I think this is **NOT Documentation Bug**.
This is too big imcompatibillity during 1 GA series minor upgrade.
[21 Feb 2018 10:22] tsubasa tanaka
Change synopsis, old one is "MySQL Router 2.1.5 treats connect_timeout as millisecond value"
[21 Feb 2018 10:24] tsubasa tanaka
This change has been introduced by https://github.com/mysql/mysql-router/commit/276abd2aad425e10bdac69b88e78469909417c12
[26 Feb 2018 8:15] Bogdan Kecman
Hi,

I agree this is a bug.
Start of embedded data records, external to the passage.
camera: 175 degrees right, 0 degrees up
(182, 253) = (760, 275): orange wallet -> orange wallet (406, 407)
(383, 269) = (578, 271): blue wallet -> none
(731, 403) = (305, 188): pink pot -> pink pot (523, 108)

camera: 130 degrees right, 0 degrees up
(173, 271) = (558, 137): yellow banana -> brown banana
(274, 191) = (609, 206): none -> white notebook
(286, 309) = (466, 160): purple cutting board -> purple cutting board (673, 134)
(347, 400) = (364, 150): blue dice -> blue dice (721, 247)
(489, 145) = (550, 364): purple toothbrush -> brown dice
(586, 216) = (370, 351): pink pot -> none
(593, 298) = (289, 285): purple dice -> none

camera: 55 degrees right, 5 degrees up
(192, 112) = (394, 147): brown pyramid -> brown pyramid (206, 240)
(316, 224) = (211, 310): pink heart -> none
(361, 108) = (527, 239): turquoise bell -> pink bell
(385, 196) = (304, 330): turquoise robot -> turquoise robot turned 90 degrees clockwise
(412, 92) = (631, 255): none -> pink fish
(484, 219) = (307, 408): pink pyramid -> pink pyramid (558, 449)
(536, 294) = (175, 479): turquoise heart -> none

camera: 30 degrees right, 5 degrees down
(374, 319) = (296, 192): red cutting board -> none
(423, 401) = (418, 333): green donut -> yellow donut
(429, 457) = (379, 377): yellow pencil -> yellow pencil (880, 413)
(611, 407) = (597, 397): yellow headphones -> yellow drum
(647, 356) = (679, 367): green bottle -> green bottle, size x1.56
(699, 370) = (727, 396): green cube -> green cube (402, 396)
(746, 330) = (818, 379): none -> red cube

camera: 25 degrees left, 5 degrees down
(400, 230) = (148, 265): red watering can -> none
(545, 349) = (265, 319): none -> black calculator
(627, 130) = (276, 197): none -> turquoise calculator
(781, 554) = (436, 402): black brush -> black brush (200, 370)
Easily "workaroundable", but yes, that is not acceptable change for minor version upgrade. 

thanks for report
Bogdan
[26 Feb 2018 22:59] Philip Olson
Posted by developer:
 
Fixed as of the upcoming MySQL Router 2.1.6 release, and here's the changelog entry:

Router's connect_timeout configuration option was measured in milliseconds
instead of seconds in v2.1.5.

Thank you for the detailed bug report.